You have access to an Red Hat OpenShift service on AWS cluster using an account with dedicated-admin
permissions.
Install the oc
CLI.
Verify that the object named imagepruners.imageregistry.operator.openshift.io/cluster
contains the following spec
and status
fields:
spec:
schedule: 0 0 * * * (1)
suspend: false (2)
keepTagRevisions: 3 (3)
keepYoungerThanDuration: 60m (4)
keepYoungerThan: 3600000000000 (5)
resources: {} (6)
affinity: {} (7)
nodeSelector: {} (8)
tolerations: [] (9)
successfulJobsHistoryLimit: 3 (10)
failedJobsHistoryLimit: 3 (11)
status:
observedGeneration: 2 (12)
conditions: (13)
- type: Available
status: "True"
lastTransitionTime: 2019-10-09T03:13:45
reason: Ready
message: "Periodic image pruner has been created."
- type: Scheduled
status: "True"
lastTransitionTime: 2019-10-09T03:13:45
reason: Scheduled
message: "Image pruner job has been scheduled."
- type: Failed
staus: "False"
lastTransitionTime: 2019-10-09T03:13:45
reason: Succeeded
message: "Most recent image pruning job succeeded."

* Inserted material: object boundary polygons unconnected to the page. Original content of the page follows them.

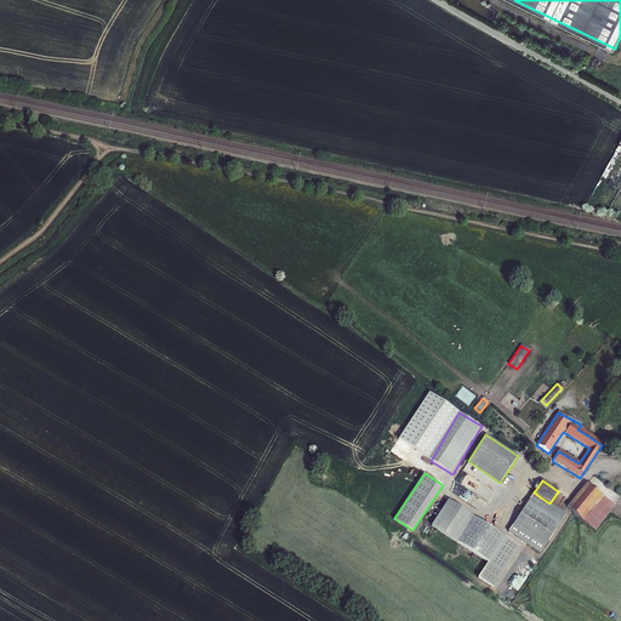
[(580,519),(598,495),(588,486),(569,511),(580,519)]
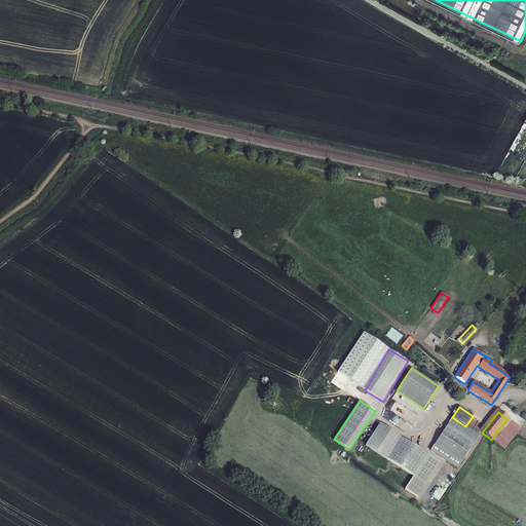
[(465,426),(452,417),(430,450),(457,468),(480,436),(465,426)]
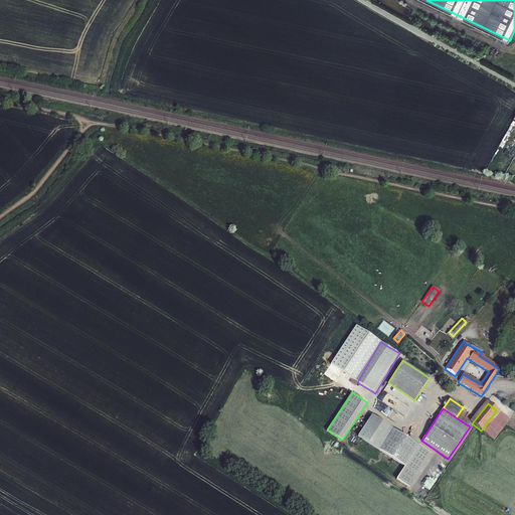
[(505,426),(505,425),(505,423),(506,421),(507,419),(507,418),(496,410),(481,431),(494,441),(505,426)]
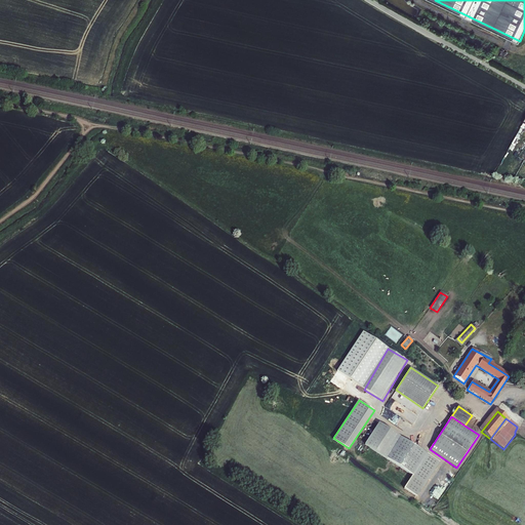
[(412,476),(427,454),(379,422),(365,444),(412,476)]
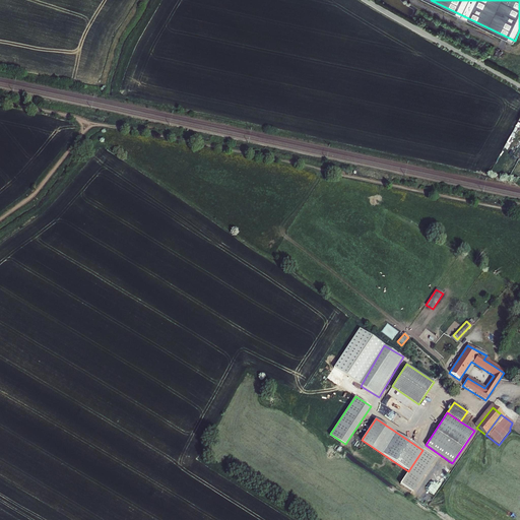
[(423,450),(408,471),(400,483),(412,492),(436,458),(423,450)]
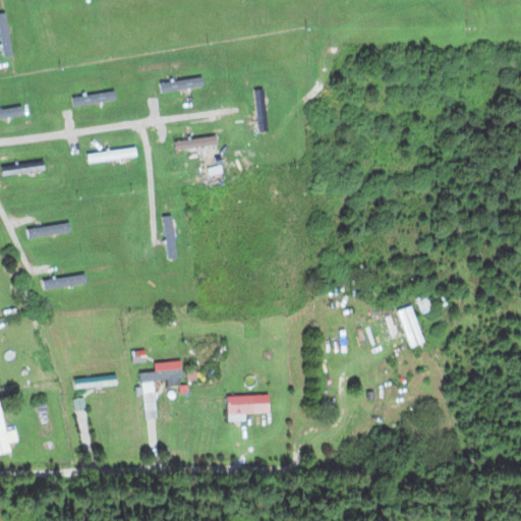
[(1,56),(10,56),(10,13),(1,13),(1,56)]
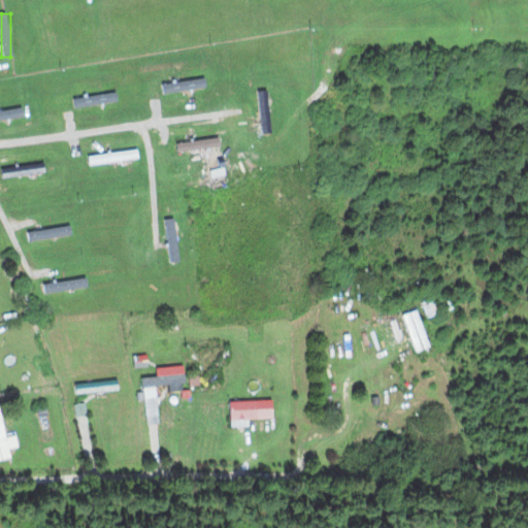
[(206,80),(164,80),(164,90),(206,90),(206,80)]
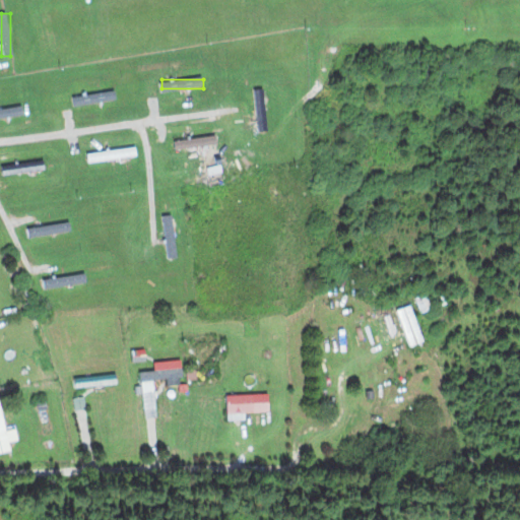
[(255,88),(258,131),(268,131),(265,88),(255,88)]
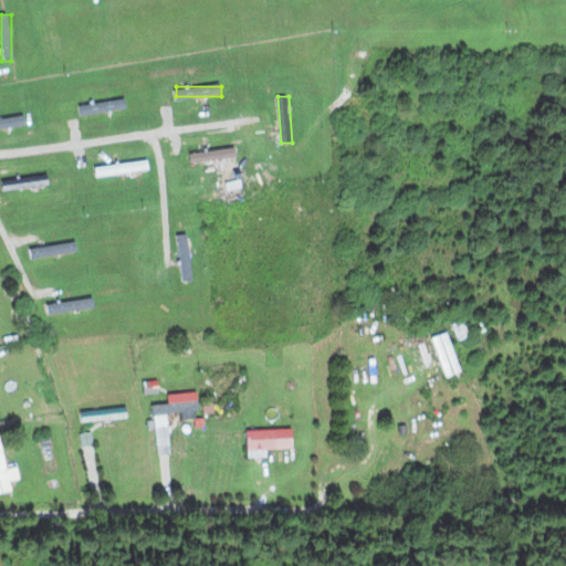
[(126,108),(125,98),(81,105),(82,115),(126,108)]
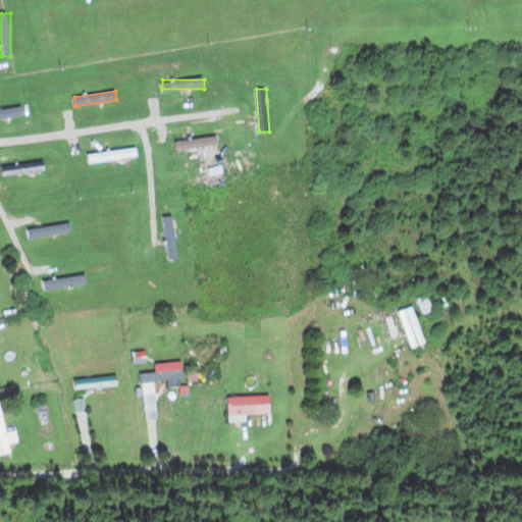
[(0,109),(0,117),(23,114),(22,106),(0,109)]
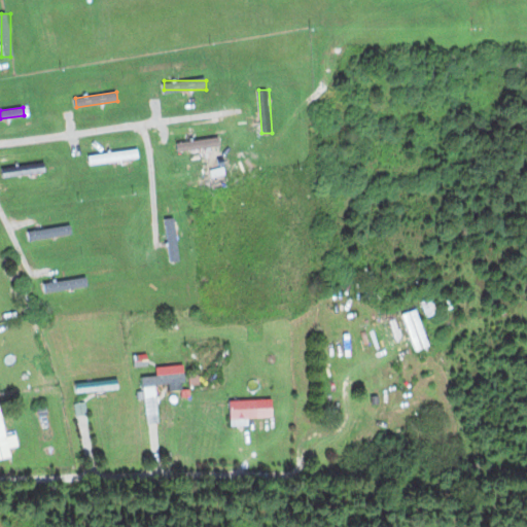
[(219,138),(177,141),(178,151),(220,147),(219,138)]
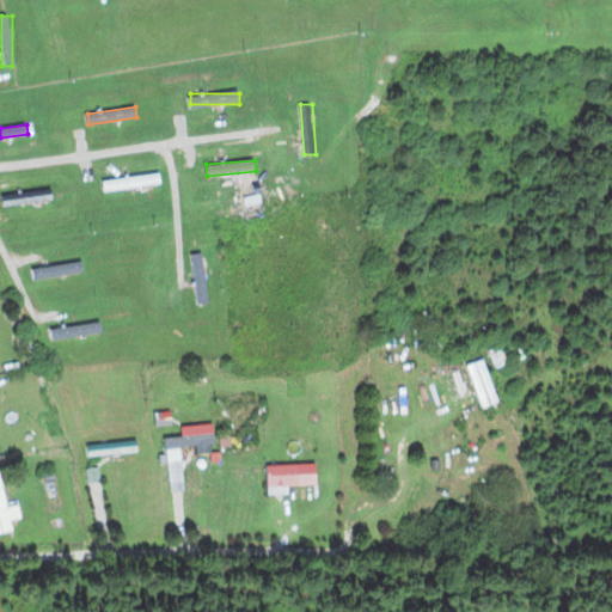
[(163,184),(161,173),(103,179),(104,190),(163,184)]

1 | schedule : CronJob formatted schedule. This is an optional field, default is daily at midnight. |
2 | suspend : If set to true , the CronJob running pruning is suspended. This is an optional field, default is false . The initial value on new clusters is false . |
3 | keepTagRevisions : The number of revisions per tag to keep. This is an optional field, default is 3 . The initial value is 3 . |
4 | keepYoungerThanDuration : Retain images younger than this duration. This is an optional field. If a value is not specified, either keepYoungerThan or the default value 60m (60 minutes) is used. |
5 | keepYoungerThan : Deprecated. The same as keepYoungerThanDuration , but the duration is specified as an integer in nanoseconds. This is an optional field. When keepYoungerThanDuration is set, this field is ignored. |
6 | resources : Standard pod resource requests and limits. This is an optional field. |
7 | affinity : Standard pod affinity. This is an optional field. |
8 | nodeSelector : Standard pod node selector. This is an optional field. |
9 | tolerations : Standard pod tolerations. This is an optional field. |
10 | successfulJobsHistoryLimit : The maximum number of successful jobs to retain. Must be >= 1 to ensure metrics are reported. This is an optional field, default is 3 . The initial value is 3 . |
11 | failedJobsHistoryLimit : The maximum number of failed jobs to retain. Must be >= 1 to ensure metrics are reported. This is an optional field, default is 3 . The initial value is 3 . |
12 | observedGeneration : The generation observed by the Operator. |
13 | conditions : The standard condition objects with the following types:
|
The Image Registry Operator’s behavior for managing the pruner is orthogonal to the However, the
|
Cron jobs can perform pruning of successful jobs, but might not properly handle failed jobs. Therefore, the cluster administrator should perform regular cleanup of jobs manually. They should also restrict the access to cron jobs to a small group of trusted users and set appropriate quota to prevent the cron job from creating too many jobs and pods.